In 2017 in Finland, approximately 1,843 tons of food aid was delivered by initiatives financed by the Fund for European Aid to the Most Deprived (FEAD) alone. Nationally, the FEAD's operational programme is focused exclusively on combating food poverty. It works to distribute food aid to the most deprived people throughout the country using 650 distribution centres run by partner organisations. These are usually parishes, faith-based organisations (FBOs) or nongovernmental organisations (NGOs). Altogether, 271,723 food parcels and 55,754 meals were provided to recipients within the year. However, it is estimated that only 23 per cent of all food distributed by partner organisations is funded by the FEAD. Donations are another source of food, and some partner organisations also buy food for distribution using their own resources. There are no upto-date official statistics on the use of charitable food aid in Finland. According to the FEAD's partner organisations, out of Finland's population of 5.5 million, 284,352 people received food assistance at least once during 2017 (Mavi, 2018). Furthermore, based on an extensive survey conducted as part of the hard-to-survey-populations strategy during 2012/13, it is estimated that over 22,000 people have been turning to charitable food assistance every week (Ohisalo, 2014: 40; 2017: 51).
These figures prove that there is a need for charitable food aid in Finland. According to earlier research, the primary reason for this need is income poverty (Riches and Silvasti, 2014).
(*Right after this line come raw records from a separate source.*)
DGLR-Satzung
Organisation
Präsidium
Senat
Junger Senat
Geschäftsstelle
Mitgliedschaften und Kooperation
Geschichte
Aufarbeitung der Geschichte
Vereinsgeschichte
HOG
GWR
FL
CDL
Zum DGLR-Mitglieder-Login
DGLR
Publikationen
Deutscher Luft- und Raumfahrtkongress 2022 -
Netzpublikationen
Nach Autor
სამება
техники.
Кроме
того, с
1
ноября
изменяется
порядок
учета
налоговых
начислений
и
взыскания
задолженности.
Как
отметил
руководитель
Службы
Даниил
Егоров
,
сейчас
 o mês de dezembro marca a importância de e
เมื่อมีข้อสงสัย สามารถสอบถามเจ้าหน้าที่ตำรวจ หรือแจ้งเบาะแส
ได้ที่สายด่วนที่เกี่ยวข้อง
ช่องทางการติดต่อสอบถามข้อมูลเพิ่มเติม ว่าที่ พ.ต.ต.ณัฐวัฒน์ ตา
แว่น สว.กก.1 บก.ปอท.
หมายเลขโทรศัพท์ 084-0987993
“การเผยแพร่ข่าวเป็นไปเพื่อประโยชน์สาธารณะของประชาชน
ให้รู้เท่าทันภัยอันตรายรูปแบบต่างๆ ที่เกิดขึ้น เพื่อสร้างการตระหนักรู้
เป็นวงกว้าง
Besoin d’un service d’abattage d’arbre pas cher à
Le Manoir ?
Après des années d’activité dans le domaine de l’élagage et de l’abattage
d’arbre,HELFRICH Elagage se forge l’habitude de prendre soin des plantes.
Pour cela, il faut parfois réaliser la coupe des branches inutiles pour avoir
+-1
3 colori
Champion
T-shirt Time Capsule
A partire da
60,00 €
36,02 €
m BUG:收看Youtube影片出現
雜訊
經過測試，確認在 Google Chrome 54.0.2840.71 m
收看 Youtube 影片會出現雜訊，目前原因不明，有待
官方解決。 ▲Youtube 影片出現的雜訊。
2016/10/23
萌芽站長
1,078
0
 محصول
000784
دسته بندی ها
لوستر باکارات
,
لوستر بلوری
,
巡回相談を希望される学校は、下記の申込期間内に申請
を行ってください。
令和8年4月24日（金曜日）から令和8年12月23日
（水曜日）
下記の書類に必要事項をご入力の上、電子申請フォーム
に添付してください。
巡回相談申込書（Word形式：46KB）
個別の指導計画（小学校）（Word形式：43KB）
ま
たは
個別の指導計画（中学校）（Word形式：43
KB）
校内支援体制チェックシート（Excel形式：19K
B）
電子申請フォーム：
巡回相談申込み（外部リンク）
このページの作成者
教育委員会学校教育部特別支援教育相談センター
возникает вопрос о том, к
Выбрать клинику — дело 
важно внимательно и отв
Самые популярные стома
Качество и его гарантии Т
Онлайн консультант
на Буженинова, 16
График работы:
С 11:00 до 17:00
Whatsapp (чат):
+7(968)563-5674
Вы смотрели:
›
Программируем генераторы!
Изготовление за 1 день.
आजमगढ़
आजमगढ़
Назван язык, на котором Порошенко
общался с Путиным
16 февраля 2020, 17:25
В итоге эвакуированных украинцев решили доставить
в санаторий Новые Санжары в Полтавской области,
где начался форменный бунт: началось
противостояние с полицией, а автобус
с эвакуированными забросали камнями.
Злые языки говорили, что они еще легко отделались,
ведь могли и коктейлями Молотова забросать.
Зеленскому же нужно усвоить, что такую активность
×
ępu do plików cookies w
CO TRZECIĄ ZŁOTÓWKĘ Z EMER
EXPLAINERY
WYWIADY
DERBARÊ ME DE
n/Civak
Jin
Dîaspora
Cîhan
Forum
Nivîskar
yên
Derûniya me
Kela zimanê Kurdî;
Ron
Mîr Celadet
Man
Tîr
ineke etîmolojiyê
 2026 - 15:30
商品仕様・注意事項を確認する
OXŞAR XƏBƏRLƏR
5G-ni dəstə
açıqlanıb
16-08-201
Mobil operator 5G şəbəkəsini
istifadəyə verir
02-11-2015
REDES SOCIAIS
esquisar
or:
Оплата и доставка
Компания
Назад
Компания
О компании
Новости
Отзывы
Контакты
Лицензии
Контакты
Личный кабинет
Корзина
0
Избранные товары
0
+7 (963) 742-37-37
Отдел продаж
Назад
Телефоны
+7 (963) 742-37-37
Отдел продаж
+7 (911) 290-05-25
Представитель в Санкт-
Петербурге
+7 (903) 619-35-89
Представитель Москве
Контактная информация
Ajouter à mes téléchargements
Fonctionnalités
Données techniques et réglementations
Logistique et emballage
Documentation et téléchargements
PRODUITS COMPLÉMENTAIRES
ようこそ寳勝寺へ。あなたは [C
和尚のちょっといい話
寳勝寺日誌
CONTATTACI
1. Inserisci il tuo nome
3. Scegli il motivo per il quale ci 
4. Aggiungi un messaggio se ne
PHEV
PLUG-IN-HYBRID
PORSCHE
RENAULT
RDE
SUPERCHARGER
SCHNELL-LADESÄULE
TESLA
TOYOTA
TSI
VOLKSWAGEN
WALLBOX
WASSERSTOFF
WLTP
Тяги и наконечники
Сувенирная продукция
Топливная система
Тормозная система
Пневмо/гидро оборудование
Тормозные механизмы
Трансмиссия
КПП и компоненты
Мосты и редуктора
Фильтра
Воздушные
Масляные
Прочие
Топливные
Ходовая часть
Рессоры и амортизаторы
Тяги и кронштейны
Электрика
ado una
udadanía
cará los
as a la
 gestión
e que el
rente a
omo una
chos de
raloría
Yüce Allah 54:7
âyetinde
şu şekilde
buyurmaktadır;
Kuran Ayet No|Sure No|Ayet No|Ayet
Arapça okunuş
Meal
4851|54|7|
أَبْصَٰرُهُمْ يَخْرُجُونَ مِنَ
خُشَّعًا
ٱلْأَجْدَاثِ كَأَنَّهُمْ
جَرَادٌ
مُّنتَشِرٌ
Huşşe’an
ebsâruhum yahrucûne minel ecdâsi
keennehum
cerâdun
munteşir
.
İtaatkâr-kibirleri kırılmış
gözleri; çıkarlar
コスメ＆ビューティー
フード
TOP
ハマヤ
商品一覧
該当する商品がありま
Where people lack sufficient earned income to provide a decent standard of living, they are entitled to social security. However, the European Committee of Social Rights has repeatedly criticised the minimum level of basic social security benefits in Finland. In particular, the labour market subsidy, sick leave allowance and income assistance have been highlighted as being too low to provide an adequate standard of living (European Social Charter, 2018).
It may be claimed that in monetary terms, as well as numbers of recipients of charitable food aid, the phenomenon is a minor factor in undermining the foundations of the Nordic welfare regime compared, for example, to an increasingly unequal public health-care system. However, in a wealthy country such as Finland, satisfying the basic human need for food and nutrition should be regarded as a matter of social principle. Furthermore, if we accept the argument that the problem is insignificant, it could be claimed that it is surely trivial enough to easily be solved.